API keys use the format `warrn_` followed by a random string. You receive the full key once at creation time — store it securely.

## Create an API Key

<Steps>
  <Step title="Open Settings">
    Go to **Settings → API Keys** in your Warrn dashboard.
  </Step>

  <Step title="Create a key">
    Click **Create API Key**. Give it a name (e.g. "Monitoring integration") and select a permission level.
  </Step>

  <Step title="Copy the key">
    Copy the key immediately. You won't be able to see it again.
  </Step>
</Steps>

## Permissions

Each API key has a permission level that controls what it can do:

| Permission | Can read alerts | Can create/close alerts | Can manage settings |
| ---------- | --------------- | ----------------------- | ------------------- |
| `read`     | Yes             | No                      | No                  |
| `write`    | Yes             | Yes                     | No                  |
| `admin`    | Yes             | Yes                     | Yes                 |

<Warning>
  Use the minimum permission level your integration needs.
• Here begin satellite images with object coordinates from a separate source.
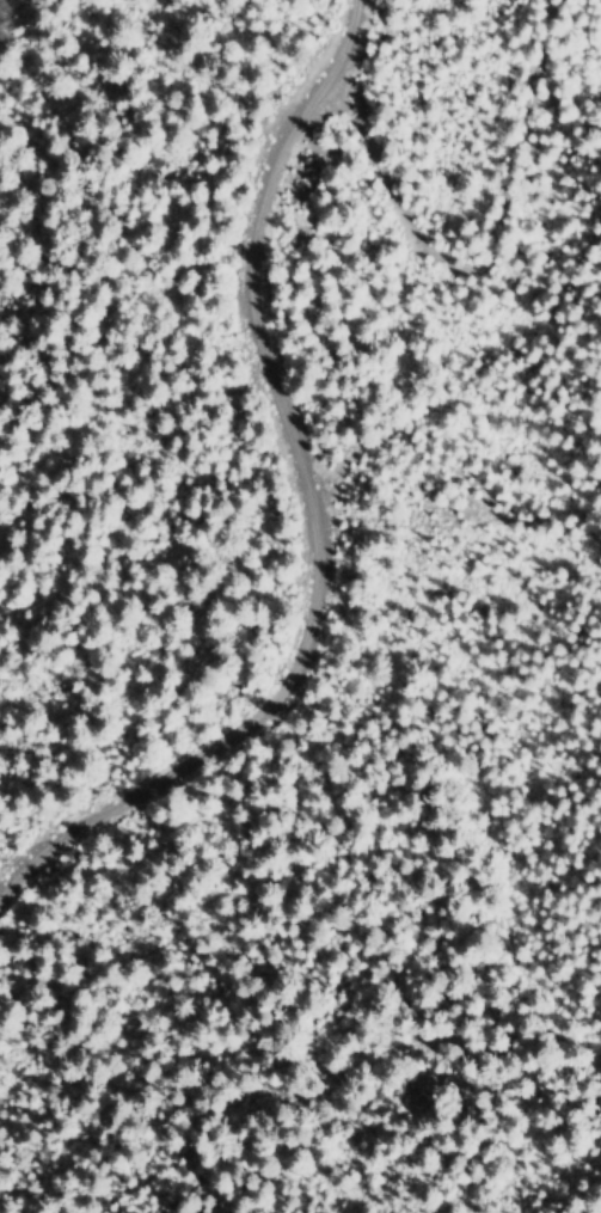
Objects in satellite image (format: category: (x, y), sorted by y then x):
road: (478, 267)
road: (306, 504)

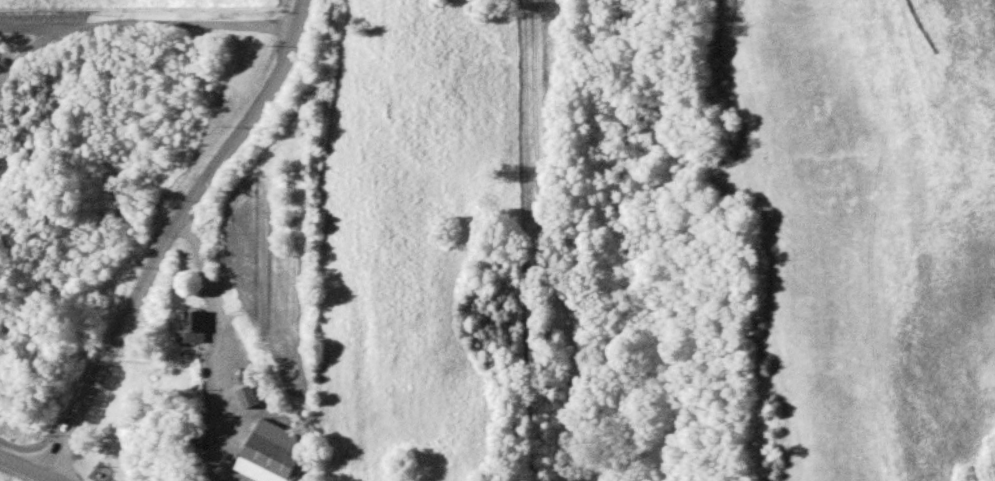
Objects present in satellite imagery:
road: (149, 21)
road: (29, 48)
road: (172, 232)
road: (25, 464)
road: (55, 478)

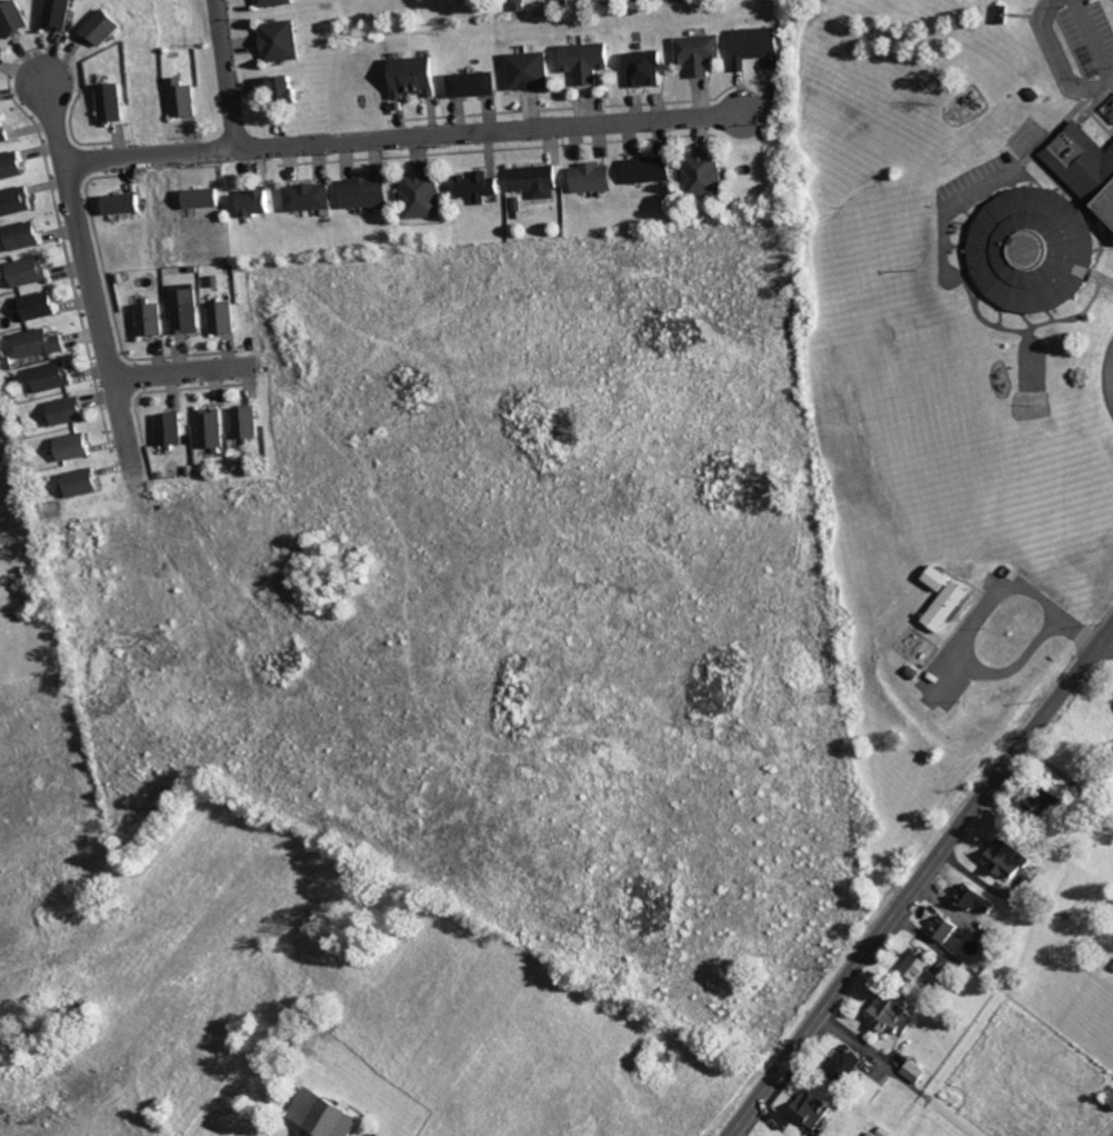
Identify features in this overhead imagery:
building: (276, 2)
building: (522, 5)
building: (60, 15)
building: (15, 18)
building: (104, 27)
building: (283, 41)
building: (760, 46)
building: (700, 53)
building: (588, 61)
building: (646, 68)
building: (531, 70)
building: (416, 77)
building: (474, 84)
building: (287, 90)
building: (184, 98)
building: (112, 103)
building: (4, 130)
road: (413, 137)
road: (148, 155)
building: (12, 165)
building: (650, 170)
building: (707, 174)
building: (594, 177)
building: (538, 181)
building: (478, 186)
building: (365, 192)
building: (422, 196)
building: (308, 197)
building: (204, 198)
building: (16, 201)
building: (257, 203)
building: (123, 204)
building: (1046, 230)
building: (24, 236)
building: (30, 271)
road: (87, 276)
building: (42, 306)
building: (186, 311)
building: (223, 318)
building: (151, 320)
building: (41, 343)
road: (181, 373)
building: (54, 377)
road: (1108, 379)
building: (67, 411)
building: (247, 423)
building: (171, 430)
building: (212, 430)
building: (76, 447)
building: (86, 483)
building: (940, 579)
building: (951, 607)
road: (972, 628)
road: (1106, 645)
building: (1048, 806)
building: (1010, 858)
road: (919, 879)
building: (979, 899)
building: (948, 928)
building: (925, 968)
building: (893, 1015)
building: (849, 1066)
building: (916, 1073)
building: (1112, 1098)
building: (813, 1108)
building: (331, 1115)
building: (883, 1131)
A monitoring tool that sends alerts only needs `write`. A dashboard that displays alerts only needs `read`.
</Warning>

## Rate Limits

Each API key is limited to **1,000 requests per hour** by default. If you exceed the limit, requests return `429 Too Many Requests`.

## IP Allowlists

You can restrict an API key to specific IP addresses. When configured, requests from other IPs are rejected with `403 Forbidden`.

Leave the allowlist empty to permit requests from any IP.

## Key Identification

Each key is identified by its first 8 characters (the prefix). This appears in the dashboard and logs so you can identify which key made a request without exposing the full key.